Immune function isn’t the only way to deal with disease, as the effects of the sickle cell trait on malaria make clear. And since these are African populations, there is evidence of selection for them in some. But hemoglobin is not the only route to malaria resistance, and some populations show evidence of selection for another gene (G6PD). In some cases, populations with a high frequency of sickle cell traits have emerged right next to others with high G6PD selection, probably due to migration.

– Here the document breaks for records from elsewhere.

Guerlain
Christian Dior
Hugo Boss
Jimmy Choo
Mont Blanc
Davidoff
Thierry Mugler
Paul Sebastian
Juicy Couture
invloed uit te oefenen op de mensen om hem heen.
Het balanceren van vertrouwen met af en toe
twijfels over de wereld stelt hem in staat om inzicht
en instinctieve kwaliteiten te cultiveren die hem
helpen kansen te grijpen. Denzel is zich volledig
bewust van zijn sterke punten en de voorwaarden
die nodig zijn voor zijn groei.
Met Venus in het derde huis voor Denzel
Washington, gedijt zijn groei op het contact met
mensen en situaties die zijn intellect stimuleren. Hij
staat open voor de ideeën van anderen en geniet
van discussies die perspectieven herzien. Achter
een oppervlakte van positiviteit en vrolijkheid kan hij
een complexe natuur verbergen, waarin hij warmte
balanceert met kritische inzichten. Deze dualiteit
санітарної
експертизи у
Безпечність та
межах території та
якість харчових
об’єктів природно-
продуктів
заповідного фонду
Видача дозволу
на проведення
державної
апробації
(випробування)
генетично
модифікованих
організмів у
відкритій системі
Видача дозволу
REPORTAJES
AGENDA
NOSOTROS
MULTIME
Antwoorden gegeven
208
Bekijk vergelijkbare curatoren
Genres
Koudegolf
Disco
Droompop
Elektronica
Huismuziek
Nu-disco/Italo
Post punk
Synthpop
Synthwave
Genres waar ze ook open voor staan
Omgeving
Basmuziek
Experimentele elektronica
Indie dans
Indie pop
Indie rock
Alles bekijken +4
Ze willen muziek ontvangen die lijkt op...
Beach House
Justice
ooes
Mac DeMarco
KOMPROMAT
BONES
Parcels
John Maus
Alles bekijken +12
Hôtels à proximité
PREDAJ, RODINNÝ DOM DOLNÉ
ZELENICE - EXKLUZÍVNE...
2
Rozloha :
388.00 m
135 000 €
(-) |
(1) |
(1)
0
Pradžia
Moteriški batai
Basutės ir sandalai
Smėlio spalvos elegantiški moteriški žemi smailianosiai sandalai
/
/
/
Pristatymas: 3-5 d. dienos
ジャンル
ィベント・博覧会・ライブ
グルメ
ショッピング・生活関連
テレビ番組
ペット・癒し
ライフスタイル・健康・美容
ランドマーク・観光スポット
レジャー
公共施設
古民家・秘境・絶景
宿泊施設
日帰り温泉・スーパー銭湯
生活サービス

In addition to the cases where there are clear signals of selection, there are a number of cases where genes have been knocked out by mutation, but are still present in multiple individuals in this data set. That is something that has been seen a number of times before and where there has been some confusion. In many cases we have no idea what the gene is doing and so we can’t say whether we should be surprised by the loss or not. In others, the gene actually appears to be essential based on studies of its loss in mice. Over time, we’ll probably better understand what’s going on, but each of these genes will need to be studied individually in order to do this.

The beginning of a story

While this is a great effort to understand humanity’s shared genetic history, it is more of a prologue than a complete story. We’re closer to capturing the full diversity of African populations, but we’re clearly not done yet. And we’ve been able to gather more information about some of the migrations within Africa that we know of, but we’re not at the point where we can infer anything about the migrations that we have. do not know about.

That last point is quite critical. At this stage, we can examine a piece of DNA and determine that it probably comes from, say, a West African population. But we can’t say much about how it got to West Africa in the first place. Evidence suggests that just as Eurasian populations picked up archaic DNA from Neanderthals, African populations picked up DNA from earlier branches of the human family tree. But without fossil or DNA-based descriptions of those branches, they remain “ghost lines” invisible to us. It is possible that a small percentage of the ranges we currently assign to an African region belong to one of these branches, and we do not yet have the tools to identify it.

Nature2020. DOI: 10.1038/s41586-020-2859-7 (About DOIs).

By akfire1

Leave a Reply

Your email address will not be published.